The study guide includes discussions of 10 “Lambeth Calls,” the term unveiled in June to replace the traditional “resolutions,” because, as Welby said, “when the Lambeth Conference resolves something, it doesn’t mean it’s going to happen.” The intent is to “call” on the entire Anglican Communion “to pray, and to think and reflect, and for each province to decide on its response” to the calls, which deal with subjects including “human dignity” (including sexuality), evangelism, the environment, and inter-faith relations. (Edington wrote that they range “the spectrum from apple pie to hand grenade.”)
Taylor and Edington both complained that the voting process does not include any way to register outright disapproval. “If we don’t vote yes, we can vote that a question needs more discernment,” Taylor wrote. “As of now, we won’t be able to stand up decisively for people’s God-given human rights and vote no.” Edington said it is “basically the choice between ‘yes’ and ‘yes, but not yet.'” He also compared the approval system to democratic centralism, the controlled voting process used by national legislatures in the former Soviet Union and Communist China.

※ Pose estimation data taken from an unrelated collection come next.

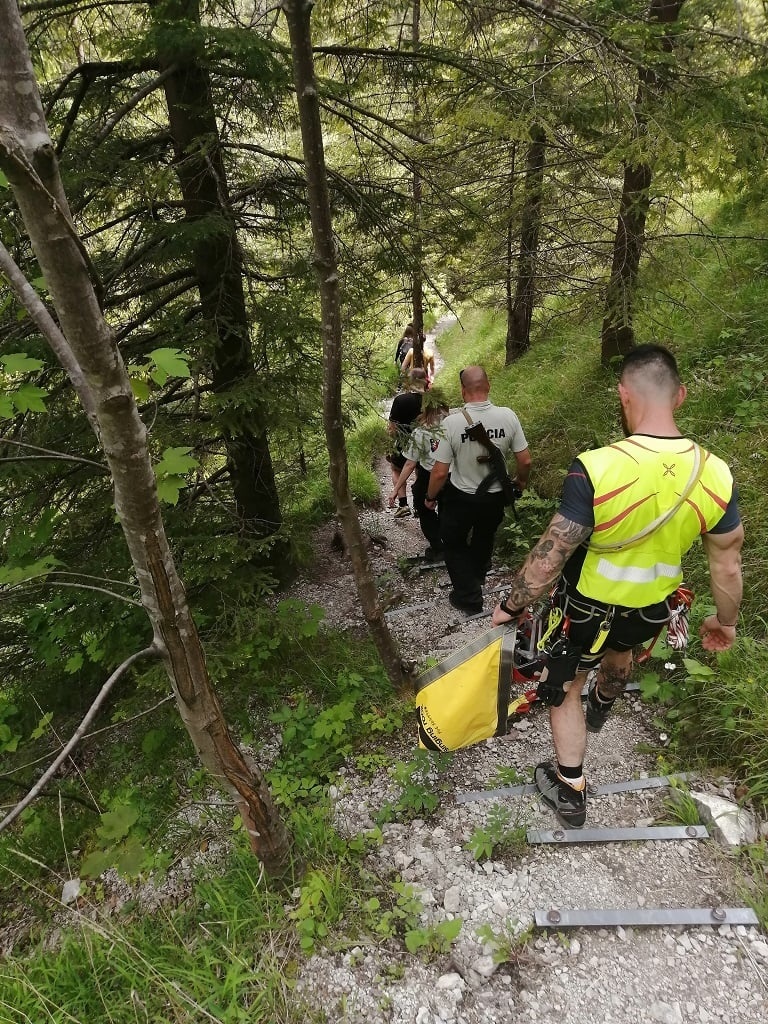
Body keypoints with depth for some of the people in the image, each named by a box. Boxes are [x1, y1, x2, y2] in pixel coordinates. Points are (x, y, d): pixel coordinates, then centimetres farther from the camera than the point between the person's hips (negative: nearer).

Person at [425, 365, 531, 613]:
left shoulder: (452, 422, -25)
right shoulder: (507, 416, -17)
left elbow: (440, 472, -21)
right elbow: (525, 460, -8)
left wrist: (430, 497, -2)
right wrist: (521, 480, 14)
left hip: (460, 498, -3)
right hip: (496, 497, 4)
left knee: (454, 544, 21)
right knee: (485, 537, 31)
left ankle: (468, 597, 23)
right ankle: (478, 575, 57)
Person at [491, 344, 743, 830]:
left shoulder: (596, 469, -32)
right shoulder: (716, 476, -17)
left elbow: (548, 558, -26)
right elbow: (728, 567, -5)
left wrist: (510, 606, -8)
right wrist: (726, 621, 15)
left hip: (587, 608, -4)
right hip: (651, 611, 5)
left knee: (565, 687, 20)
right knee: (620, 647, 37)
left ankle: (570, 790, 33)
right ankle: (600, 710, 66)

The Lambeth Conference is intended to be a gathering of bishops from throughout the 41 autonomous provinces in the Anglican Communion, although two of the three largest provinces — Nigeria and Uganda — are boycotting the conference because of doctrinal differences over sexuality. The smaller Rwanda province also is boycotting for the same reason.
In addition to the U.S.-based Episcopal Church, same-sex marriages or relationships are blessed in the provinces of Brazil, Scotland, Wales, and New Zealand. The issue threatens to split the Anglican Church of Australia. Most other provinces remain firmly opposed.